以下、図面を参照して本発明の実施形態を詳細に説明する。
図2は実施形態の印刷装置としてのインクジェットプリンタ200の内部構造の一例を示す模式図である。
インクジェットプリンタ200には、カセット給紙ユニット10とロール紙給紙ユニット9と手差しトレイ給紙ユニット(不図示)が設けられており、それらいずれかの給紙ユニットから供給される被印刷媒体に対して印刷を行う。それらの給紙ユニットから給紙された被印刷媒体Pは、ニップローラー対4の位置まで給紙されると、ニップローラー対4が回転し、所定の搬送方向に沿って搬送される。
被印刷媒体Pは、搬送ベルト8とピンチローラー対5とで挟持され、搬送ベルト8の移動に伴い、搬送方向に搬送される。そして、搬送ベルト8に伴い搬送された被印刷媒体Pはプリントヘッド1(1C、1M、1Y、1K)の印刷開始位置まで搬送される。搬送ベルト8は、それぞれ矢印の方向に回転する駆動ローラー6、従動ローラー7によって掛け渡されている。インクジェットプリンタ200においては、被印刷媒体Pがピンチローラー対5にニップされた位置を印刷開始位置とし、駆動ローラー6の位置を基準としてプリントヘッド1からのインクの吐出タイミングを制御することにより被印刷媒体上の所定位置に画像を印刷する。
図2に示す装置では、プリントヘッド1が各色分(1Kはブラック、1Mはマゼンタ、1Cはシアン、1Yはイエロー)搬送方向に沿って並んでおり、これらは筐体2に取り付けられている。各色のプリントヘッドは、単一のノズルチップにノズルが設けられたものでも、複数のノズルチップが一列または、千鳥に並べられたものであってもよい。本実施形態では、装置が使用可能な最大サイズのシートの印刷領域の幅(搬送方向に交差し、図面を貫通する方向)分をカバーする範囲にノズルが並んでいる所謂フルマルチ(ライン)ヘッドであるとして説明する。
各プリントヘッド1には、各色のインクを独立して貯蔵するインクタンク(不図示)から、チューブによってインクが供給される。
また、リフト機構(不図示)により、筐体を上下させることが可能であり、これによりプリントヘッドと被印刷媒体Pとの間の距離を変更することが可能である。
プリントヘッド1の上流側には、筐体2に取り付けられる形で撮像ユニット3が設けられている。本実施形態では、撮像ユニット3は、被印刷媒体に対向し、被印刷媒体の表面の画像を撮像する。
なお、本実施形態では撮像ユニットをプリントヘッドの筐体に搭載する構成としたが、撮像ユニット13のようにプリントヘッドユニット2の対向側に配置し、被印刷媒体の裏面を撮像する構成とすることも可能である。また、一つの被印刷媒体に撮像ユニット3と撮像ユニット13とを併用し、紙の種類によって表面側の撮像ユニット3を利用するか、裏面側の撮像ユニット13を利用するようにしてもよい。

§ **データ**:
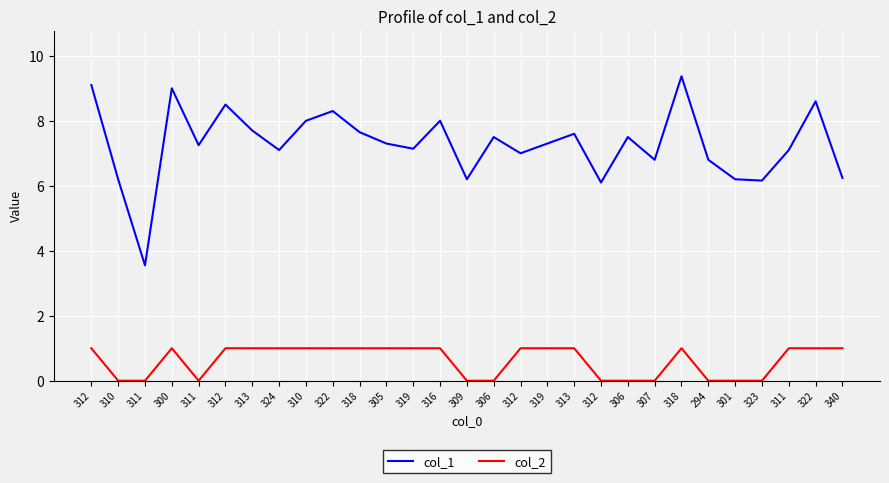

What is the sum of the col_2 values at 322 and 318?

2.0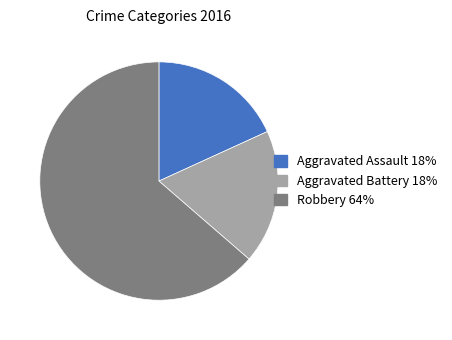

Approximately how many times larger is the value at Aggravated Assault compared to Robbery?

0.3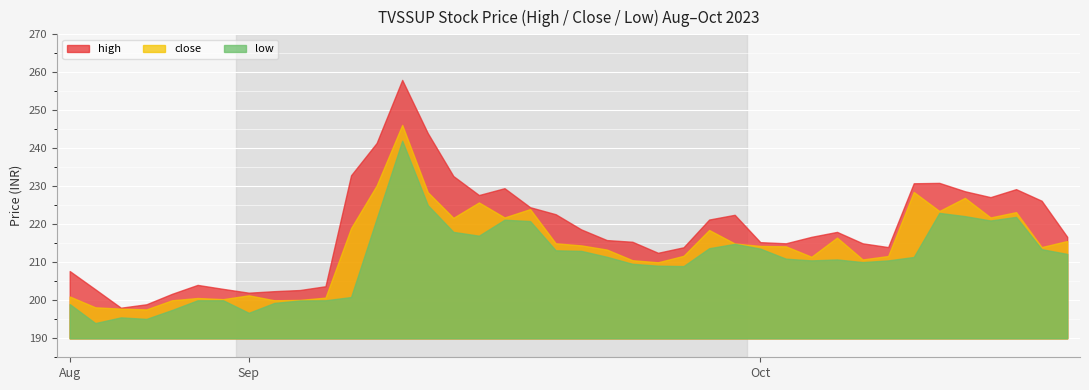

At which category is the sum across all series the highest?

2023-09-11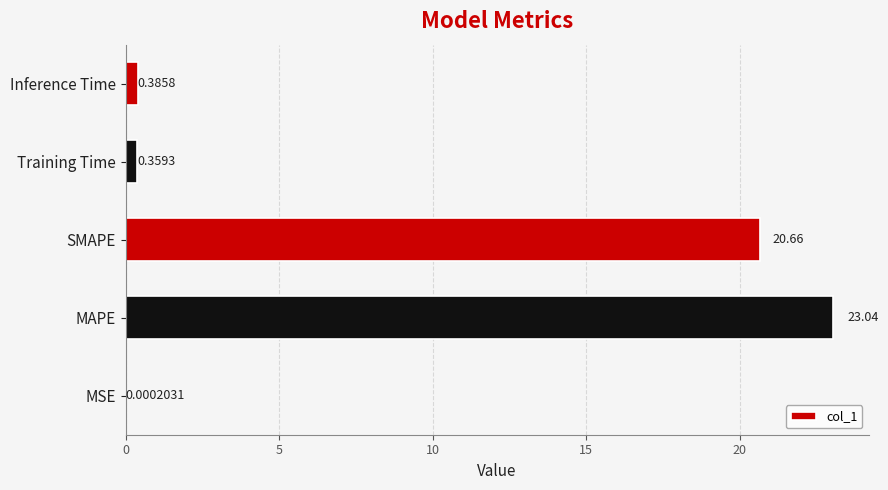

What is the change in value from SMAPE to Inference Time?

-20.3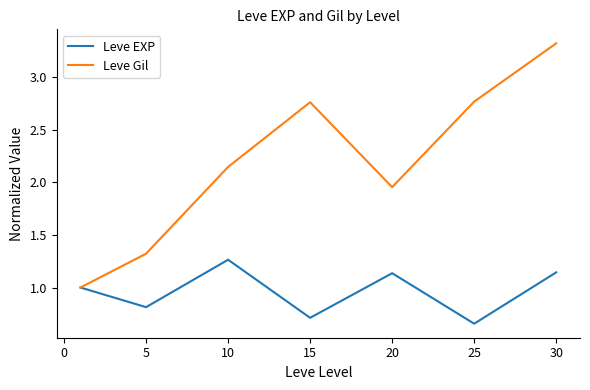

What is the maximum value shown in the chart?

3.3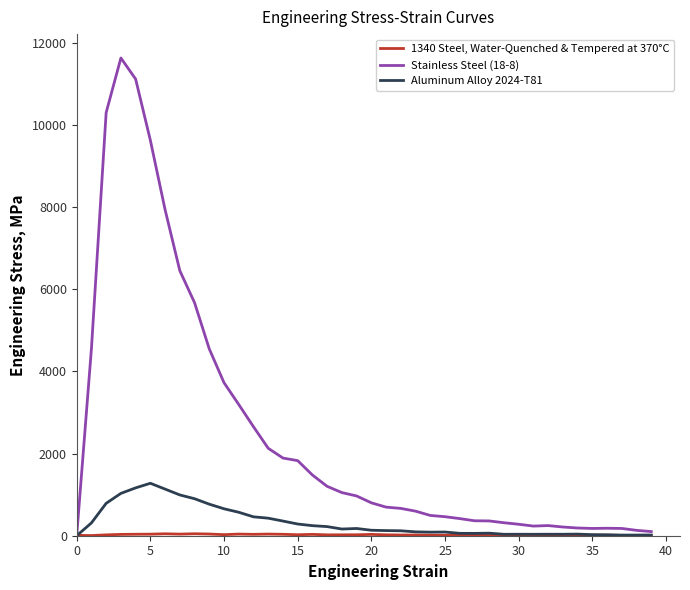

Which series has the largest total across all categories?

Stainless Steel (18-8)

§ **練習問題**:
1. プリンタの説明文に出てくるプリントヘッド1の色を、符号といっしょにすべて挙げてください。
2. プリンタの説明文のうち、「各プリントヘッド1には、各色」を含む言葉で始まり「を利用するようにしてもよい。」で終わる部分を、そのまま書き写してください。

§ **解答**:
1.
- 1K：ブラック
- 1M：マゼンタ
- 1C：シアン
- 1Y：イエロー

2.
各プリントヘッド1には、各色のインクを独立して貯蔵するインクタンク(不図示)から、チューブによってインクが供給される。
また、リフト機構(不図示)により、筐体を上下させることが可能であり、これによりプリントヘッドと被印刷媒体Pとの間の距離を変更することが可能である。
プリントヘッド1の上流側には、筐体2に取り付けられる形で撮像ユニット3が設けられている。本実施形態では、撮像ユニット3は、被印刷媒体に対向し、被印刷媒体の表面の画像を撮像する。
なお、本実施形態では撮像ユニットをプリントヘッドの筐体に搭載する構成としたが、撮像ユニット13のようにプリントヘッドユニット2の対向側に配置し、被印刷媒体の裏面を撮像する構成とすることも可能である。また、一つの被印刷媒体に撮像ユニット3と撮像ユニット13とを併用し、紙の種類によって表面側の撮像ユニット3を利用するか、裏面側の撮像ユニット13を利用するようにしてもよい。